2012-08-29 Thread graham telfer

I just pushed a vocab with some ideas that might help you get started:

USE: literate

LITERATE

This is a section that is mostly text... you can even include factor stuff
that doesn't get parsed like the following:

: does-this-work? ( -- x ) no it doesn't! ;

But, then if you want to run some code, you can do this:

 : this-totally-works! ( -- x ) 12345 ;

And then some more text, for fun...

LITERATE

Try it and you'll see that the first definition is ignored, but the second
is parsed:

IN: scratchpad \ does-this-work? see
No word named “does-this-work?” found in current vocabulary search path

IN: scratchpad \ this-totally-works! see
: this-totally-works! ( -- x ) 12345 ;

Is something like this what you're looking for?
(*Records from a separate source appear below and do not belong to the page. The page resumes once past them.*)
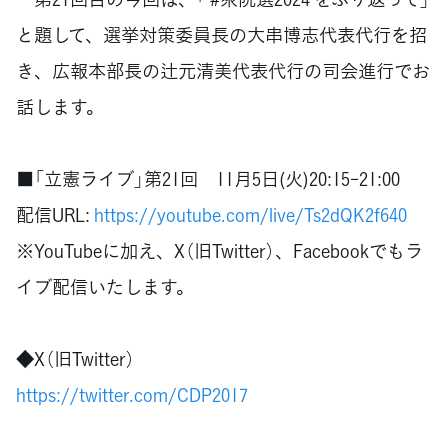
と題して、選挙対策委員長の大串博志代表代行を招
き、広報本部長の辻元清美代表代行の司会進行でお
話します。
■「立憲ライブ」第21回 11月5日(火)20:15-21:00
配信URL:
https://youtube.com/live/Ts2dQK2f640
※YouTubeに加え、X（旧Twitter）、Facebookでもラ
イブ配信いたします。
◆X（旧Twitter）
https://twitter.com/CDP2017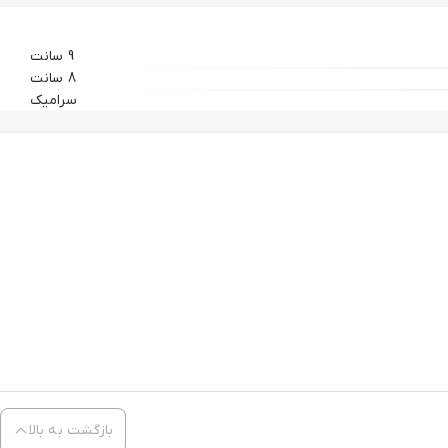
9 سانت
8 سانت
سرامیک
بازگشت به بالا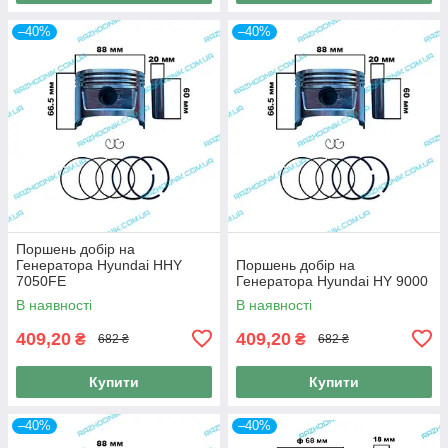
–40%
–40%
Поршень добір на
Генератора Hyundai HHY
Поршень добір на
7050FE
Генератора Hyundai HY 9000
В наявності
В наявності
409,20
409,20
₴
₴
682 ₴
682 ₴
Купити
Купити
–40%
–40%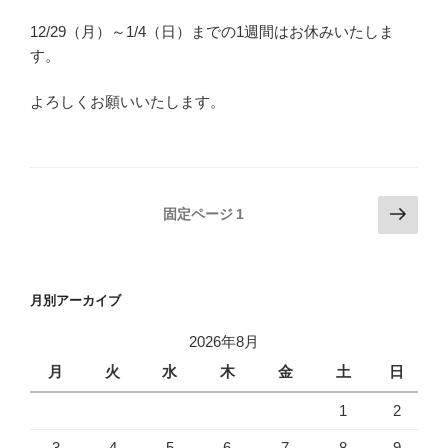
12/29（月）～1/4（日）までの1週間はお休みいたしま
す。
よろしくお願いいたします。
投
次
固定ページ
1
の
稿
ペ
の
ー
ペ
月別アーカイブ
ジ
ー
2026年8月
ジ
月
火
水
木
金
土
日
送
り
1
2
3
4
5
6
7
8
9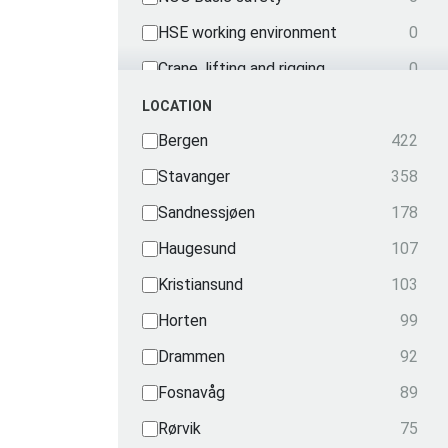
HSE working environment
0
Crane, lifting and rigging
0
Mechanical courses
0
LOCATION
Nautical
Bergen
422
0
OPITO
Stavanger
358
0
Radio
Sandnessjøen
178
0
Security
Haugesund
107
0
Radiation
Kristiansund
103
0
Transportation
Horten
99
0
Drammen
92
Fosnavåg
89
Rørvik
75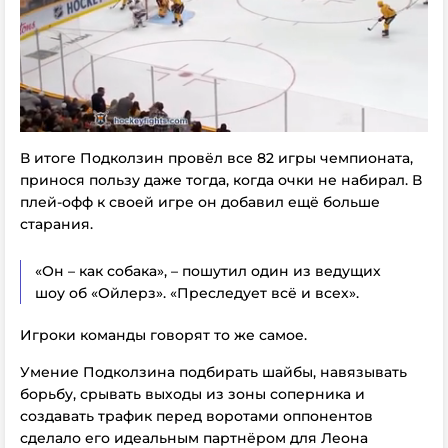
В итоге Подколзин провёл все 82 игры чемпионата,
принося пользу даже тогда, когда очки не набирал. В
плей-офф к своей игре он добавил ещё больше
старания.
«Он – как собака», – пошутил один из ведущих
шоу об «Ойлерз». «Преследует всё и всех».
Игроки команды говорят то же самое.
Умение Подколзина подбирать шайбы, навязывать
борьбу, срывать выходы из зоны соперника и
создавать трафик перед воротами оппонентов
сделало его идеальным партнёром для Леона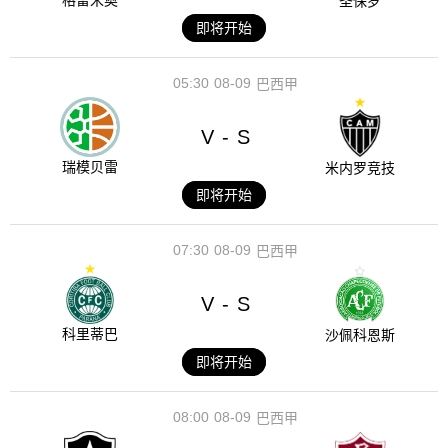
格雷米奥
圣保罗
即将开始
05:30
08-09
巴西甲
V
S
-
瑞模贝雷
米内罗竞技
即将开始
07:30
08-09
巴西甲
V
S
-
科里蒂巴
沙佩科恩斯
即将开始
08:00
08-09
巴西甲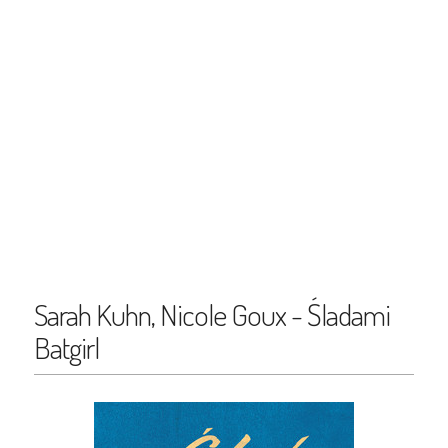
Sarah Kuhn, Nicole Goux - Śladami
Batgirl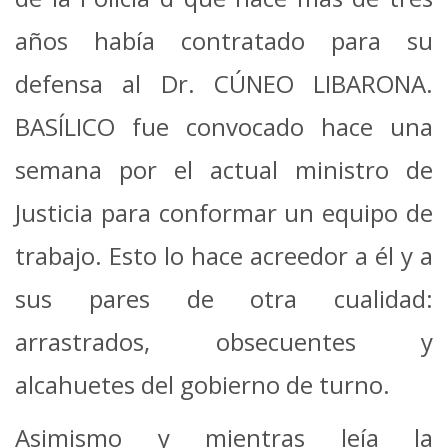
años había contratado para su
defensa al Dr. CÚNEO LIBARONA.
BASÍLICO fue convocado hace una
semana por el actual ministro de
Justicia para conformar un equipo de
trabajo. Esto lo hace acreedor a él y a
sus pares de otra cualidad:
arrastrados, obsecuentes y
alcahuetes del gobierno de turno.
Asimismo y mientras leía la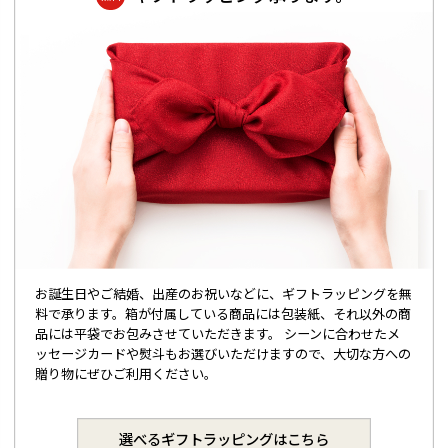
お誕生日やご結婚、出産のお祝いなどに、ギフトラッピングを無
料で承ります。箱が付属している商品には包装紙、それ以外の商
品には平袋でお包みさせていただきます。 シーンに合わせたメ
ッセージカードや熨斗もお選びいただけますので、大切な方への
贈り物にぜひご利用ください。
選べるギフトラッピングはこちら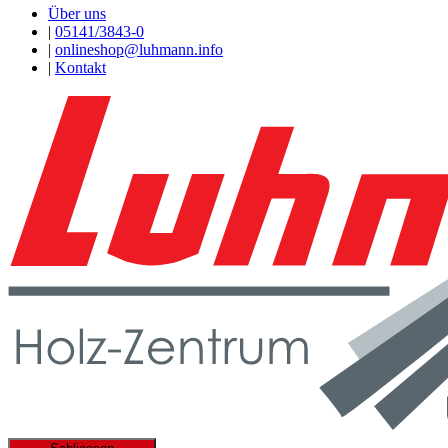
Über uns
|
05141/3843-0
|
onlineshop@luhmann.info
|
Kontakt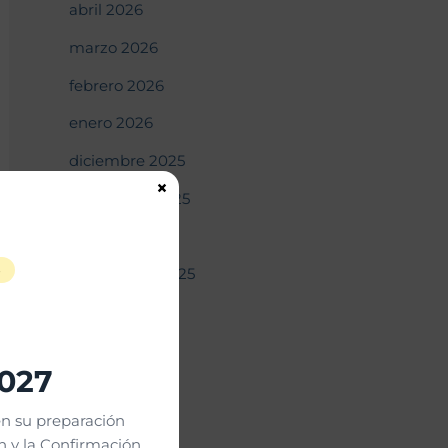
abril 2026
marzo 2026
febrero 2026
enero 2026
diciembre 2025
×
noviembre 2025
octubre 2025
S
septiembre 2025
agosto 2025
julio 2025
2027
junio 2025
n su preparación
mayo 2025
 y la Confirmación.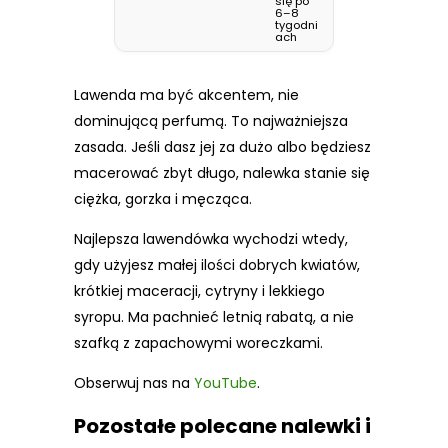
się po
6–8
tygodni
ach
Lawenda ma być akcentem, nie
dominującą perfumą. To najważniejsza
zasada. Jeśli dasz jej za dużo albo będziesz
macerować zbyt długo, nalewka stanie się
ciężka, gorzka i męcząca.
Najlepsza lawendówka wychodzi wtedy,
gdy użyjesz małej ilości dobrych kwiatów,
krótkiej maceracji, cytryny i lekkiego
syropu. Ma pachnieć letnią rabatą, a nie
szafką z zapachowymi woreczkami.
Obserwuj nas na
YouTube
.
Pozostałe polecane nalewki i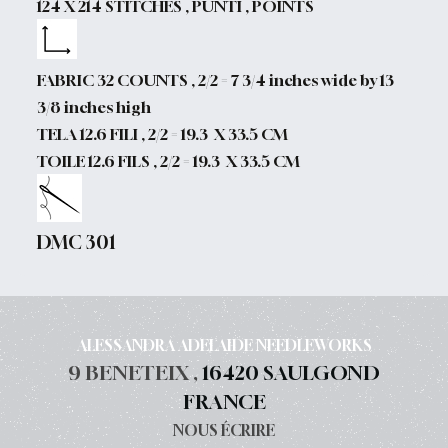
124 X 214 STITCHES , PUNTI , POINTS
FABRIC 32 COUNTS , 2/2 = 7 3/4 inches wide by 13
3/8 inches high
TELA 12.6 FILI , 2/2 = 19.3 X 33.5 CM
TOILE 12.6 FILS , 2/2 = 19.3 X 33.5 CM
DMC 301
ALESSANDRA ADELAIDE NEEDLEWORKS
9 BENETEIX ,
16420 SAULGOND
FRANCE
NOUS ÉCRIRE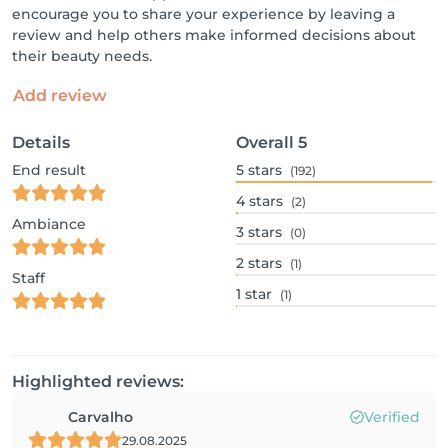
encourage you to share your experience by leaving a
review and help others make informed decisions about
their beauty needs.
Add review
Details
Overall
5
End result
5
stars
(192)
4
stars
(2)
Ambiance
3
stars
(0)
2
stars
(1)
Staff
1
star
(1)
Highlighted reviews:
Carvalho
Verified
29.08.2025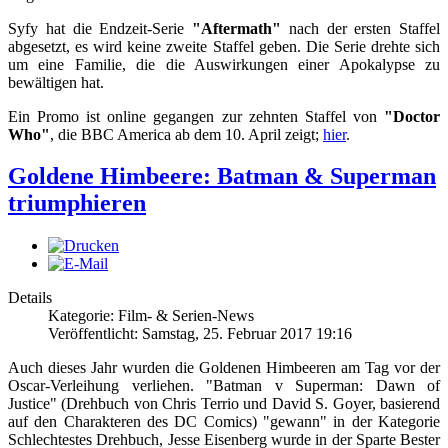
Syfy hat die Endzeit-Serie
"Aftermath"
nach der ersten Staffel
abgesetzt, es wird keine zweite Staffel geben. Die Serie drehte sich
um eine Familie, die die Auswirkungen einer Apokalypse zu
bewältigen hat.
Ein Promo ist online gegangen zur zehnten Staffel von
"Doctor
Who"
, die BBC America ab dem 10. April zeigt;
hier
.
Goldene Himbeere: Batman & Superman
triumphieren
Details
Kategorie: Film- & Serien-News
Veröffentlicht: Samstag, 25. Februar 2017 19:16
Auch dieses Jahr wurden die Goldenen Himbeeren am Tag vor der
Oscar-Verleihung verliehen. "Batman v Superman: Dawn of
Justice" (Drehbuch von Chris Terrio und David S. Goyer, basierend
auf den Charakteren des DC Comics) "gewann" in der Kategorie
Schlechtestes Drehbuch, Jesse Eisenberg wurde in der Sparte Bester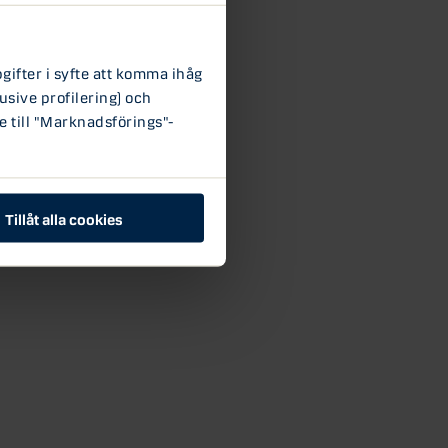
ifter i syfte att komma ihåg
usive profilering) och
e till "Marknadsförings"-
Tillåt alla cookies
On Wed, Aug 29, 2012 at 11:07 AM, P. uploa...@gmail.com wrote:

 And just to add that thanks to the ability to manipulate the lexer in
 Factor, you can write a literate programming syntax library and it could be
 however you want it, including exactly like Haskell's.

 - rien

This is pretty much what I was thinking of. I will check out the vocabulary. 

On the matter of approaching the design of software I like to write my thoughts 
as I develop a project. It is not about just commenting code but seeing how 
that code developed out of a thought process.
Perhaps I got into that way of working because I worked as a technical author 
for many years.


From: gakouse...@hotmail.com
To: factor-talk@lists.sourceforge.net
Subject: Literate Programming
Date: Tue, 28 Aug 2012 23:41:06 +





Does Factor have any tools to develop programs using a literate 
programming method? Something like Bird notation used with Haskell or a 
document generator like DocGen with VFXForth. 

The usual thing in code is to mark the comments and leave the code, but in a 
literate programming approach (where there is going to be more comment than 
code) marking the code explicitly would be better.